Fatigue factor: Varieties of Christian motherhood
Our plane landed at Gatwick airport on July 7, the day the bombs went off, and the four of us made our way through the mass of bedraggled travelers and machine gun-toting police to the airport bus. The bus ride took longer than the flight, as we painfully inched our way around the great city past massive electronic signs proclaiming “LONDON IS CLOSED.” Finally we arrived in Oxford, where I attended a conference on the “new feminism” and the varieties of Christian motherhood.
Fatigued and a bit worried about our children, I spent the bus ride contemplating the ironies of the conference. How many mothers have time or energy to attend conferences and give papers analyzing the maternal experience? Most conferences I have attended are distinctly inhospitable to tired mothers and their children. At least for the span of the conference, one is supposed to be a professional, on one’s best game, all fired up and ready to pounce on problematic assumptions.
But here we were, many of us with children in tow, far from being on our best game. One speaker, a social anthropologist from Germany, gave her entire captivating talk on “integral mothering” with a keyed-up toddler balanced on one hip; and during the panel discussion discreetly nursed the child under her shawl. She made her case. When society makes room for the seamless integration of motherhood and fruitful work, everybody wins.
A Pentecostal single mother of five boys testified to her lifesaving friendship with a Benedictine nun. The Benedictine nun in question spoke of the experience of being wed to Christ in solemn profession, and of the maternal dimension of consecrated life. Four teenaged girls, forming a panel, shared their own essentially similar vision of consecrated life—they spoke, with all the charming idealism of their tribe, of their intention to become mothers without delay while simultaneously employing their talents and education in service to Christ and humanity. To cap it all off, an older woman theologian provided a hilarious history of great women throughout the ages.
Admittedly the event lacked a certain edginess. Nobody subjected anybody to shrewd postmodernist analysis. Nobody tried to trip anybody up. Who had the time, or energy, or mental focus for such things?
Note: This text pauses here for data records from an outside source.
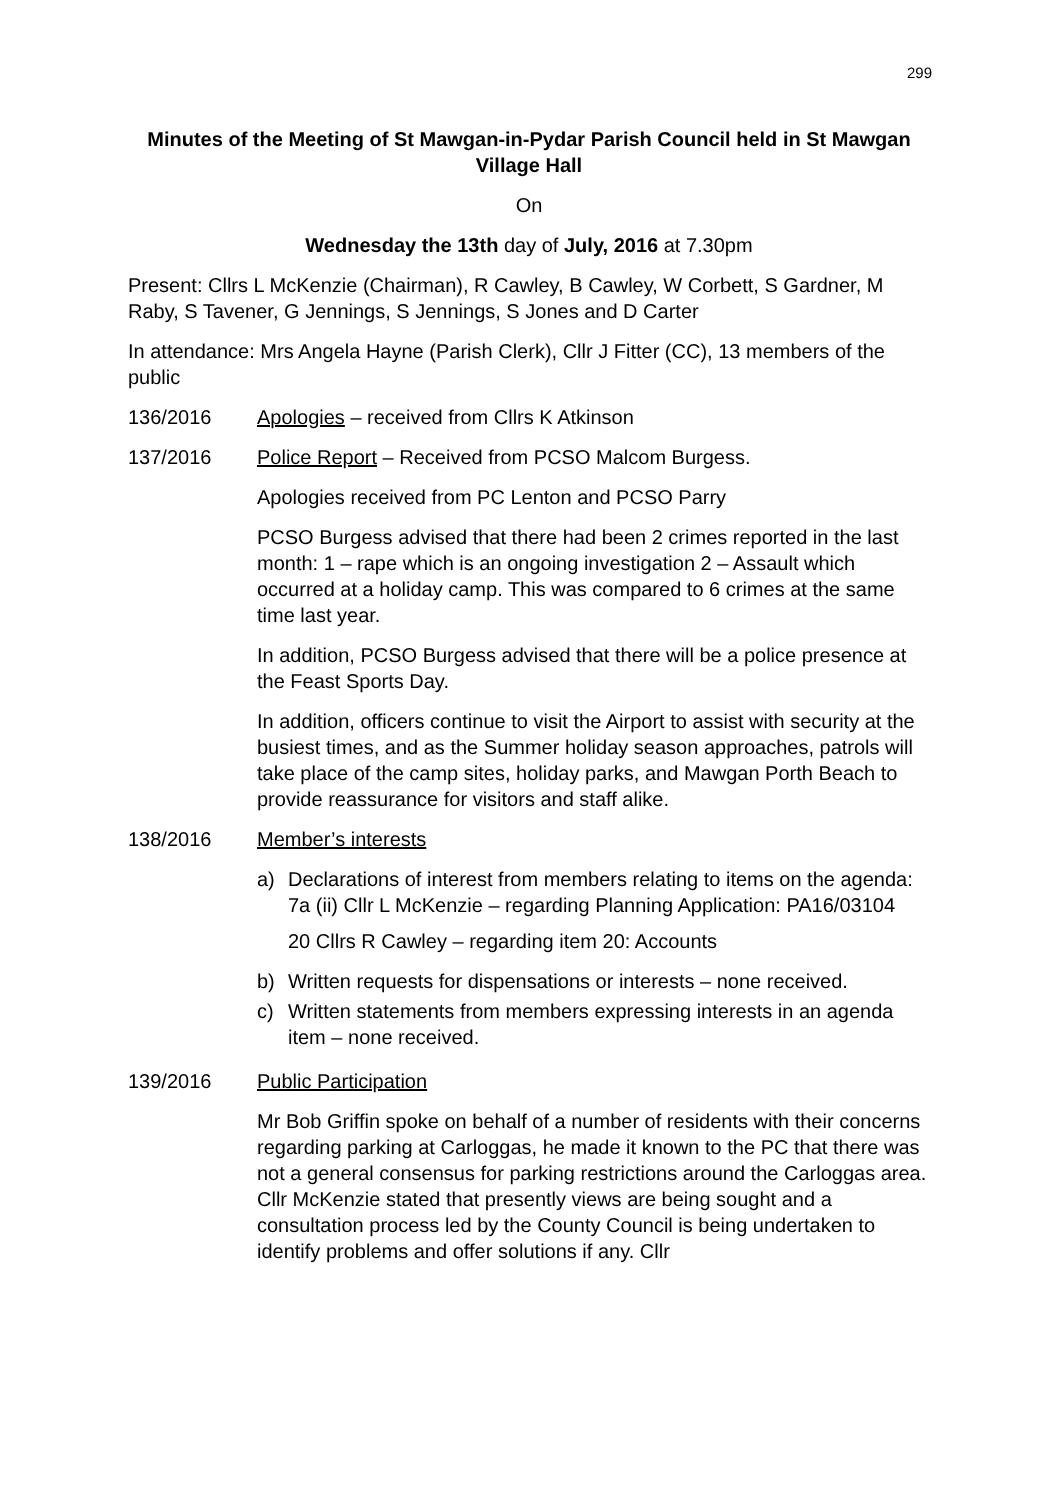299
Minutes of the Meeting of St Mawgan-in-Pydar Parish Council held in St Mawgan Village Hall
On
Wednesday the 13th day of July, 2016 at 7.30pm
Present: Cllrs L McKenzie (Chairman), R Cawley, B Cawley, W Corbett, S Gardner, M Raby, S Tavener, G Jennings, S Jennings, S Jones and D Carter
In attendance: Mrs Angela Hayne (Parish Clerk), Cllr J Fitter (CC), 13 members of the public
136/2016 Apologies – received from Cllrs K Atkinson
137/2016 Police Report – Received from PCSO Malcom Burgess.
Apologies received from PC Lenton and PCSO Parry
PCSO Burgess advised that there had been 2 crimes reported in the last month: 1 – rape which is an ongoing investigation 2 – Assault which occurred at a holiday camp. This was compared to 6 crimes at the same time last year.
In addition, PCSO Burgess advised that there will be a police presence at the Feast Sports Day.
In addition, officers continue to visit the Airport to assist with security at the busiest times, and as the Summer holiday season approaches, patrols will take place of the camp sites, holiday parks, and Mawgan Porth Beach to provide reassurance for visitors and staff alike.
138/2016 Member’s interests
a) Declarations of interest from members relating to items on the agenda:
7a (ii) Cllr L McKenzie – regarding Planning Application: PA16/03104
20 Cllrs R Cawley – regarding item 20: Accounts
b) Written requests for dispensations or interests – none received.
c) Written statements from members expressing interests in an agenda item – none received.
139/2016 Public Participation
Mr Bob Griffin spoke on behalf of a number of residents with their concerns regarding parking at Carloggas, he made it known to the PC that there was not a general consensus for parking restrictions around the Carloggas area. Cllr McKenzie stated that presently views are being sought and a consultation process led by the County Council is being undertaken to identify problems and offer solutions if any. Cllr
Not good will alone, but good will assisted by maternal tiredness and distraction created this idyllic scene.
Such are the virtues of fatigue. Fatigue is a gift to our fallen human nature, without which we might have the stamina for endless mutual harassment and mischief. Fatigue sets a limit on obsessions, grudges, vain posturing and zealous schemes to reform the world. Fatigue produces grouchiness but also releases empathy, patience and compassion. The fatigue of a mother is so profound that it goes down to the bottom of the deepest well in the garden where the world began. Every mother’s body keeps in perpetuity a record of that fatigue, and in this sorority of fatigue all mothers—potentially all women—are united.
We women are also united by anxieties—an undercurrent of tense fear in which nature and culture conspire. We worry that we may lose our grip on things, get pushed aside and be robbed of our inheritance, our attractiveness, our security, our youth. The post–World War II sexual revolution made such anxieties worse. Liberated women had to endure liberated men like the father of a friend of mine who announced at the family dinner table, “I have a surprise for you all. Here’s my other wife.” The message went out to young women: you can be anything you want, as long as you escape your oppressive past. But what should I want? You must make it up as you go along. You must look within, using all the modern techniques of self-investigation, and you must look around you, ever vigilant to make sure you’re getting your share of opportunities for achievement and success. As you grow older, you will feel these achievements slip through your fingers. Perhaps you’ll get one of those bumper stickers that say “they aren’t hot flashes, they’re power surges”— but you will age nonetheless. No amount of success can outrun aging and death. It’s like putting makeup on a snow woman.
Secular feminism performed necessary and providential groundwork, but a horizontal, immanent sisterhood, bent on power-seeking and unhindered choice, cannot in the end reveal to us the mystery of our vocation. Feminism in Christ is another matter. As I listened to the Benedictine nun speak with conviction of the maternal dimension of her contemplative vocation, I realized that the Christian life opens all doors for women. The whole array of women’s roles—single, married, mother, grandmother, at work in the world, at work in the home, or any of the myriad variations—can be true vocations, expressions of spiritual maternity guided by a transcendent ideal and bringing lasting joy and fulfillment. The nun, the anthropologist and the single mother: all these took on the hues of that feminine and comprehensively human ethos embodied in Mary’s “yes” to her divine assignment. From this maiden and mother, faithful daughter to her redeemer son, springs a greater variety of paths for women than we may have dared to imagine.